### Problem requirements
Nothing should be left out. Transcribe the entries exactly as written.

***** Entries shown *****

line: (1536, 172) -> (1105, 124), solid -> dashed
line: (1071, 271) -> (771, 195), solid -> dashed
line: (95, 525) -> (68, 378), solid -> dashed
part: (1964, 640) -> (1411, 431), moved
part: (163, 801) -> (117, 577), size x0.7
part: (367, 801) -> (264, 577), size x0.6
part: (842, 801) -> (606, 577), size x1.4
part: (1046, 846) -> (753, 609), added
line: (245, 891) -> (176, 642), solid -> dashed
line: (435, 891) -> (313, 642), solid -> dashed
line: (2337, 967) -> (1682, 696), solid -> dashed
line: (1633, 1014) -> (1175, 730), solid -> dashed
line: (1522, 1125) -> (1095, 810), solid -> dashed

*****

### Response to the exercise
line: (1536, 172) -> (1105, 124), solid -> dashed
line: (1071, 271) -> (771, 195), solid -> dashed
line: (95, 525) -> (68, 378), solid -> dashed
part: (1964, 640) -> (1411, 431), moved
part: (163, 801) -> (117, 577), size x0.7
part: (367, 801) -> (264, 577), size x0.6
part: (842, 801) -> (606, 577), size x1.4
part: (1046, 846) -> (753, 609), added
line: (245, 891) -> (176, 642), solid -> dashed
line: (435, 891) -> (313, 642), solid -> dashed
line: (2337, 967) -> (1682, 696), solid -> dashed
line: (1633, 1014) -> (1175, 730), solid -> dashed
line: (1522, 1125) -> (1095, 810), solid -> dashed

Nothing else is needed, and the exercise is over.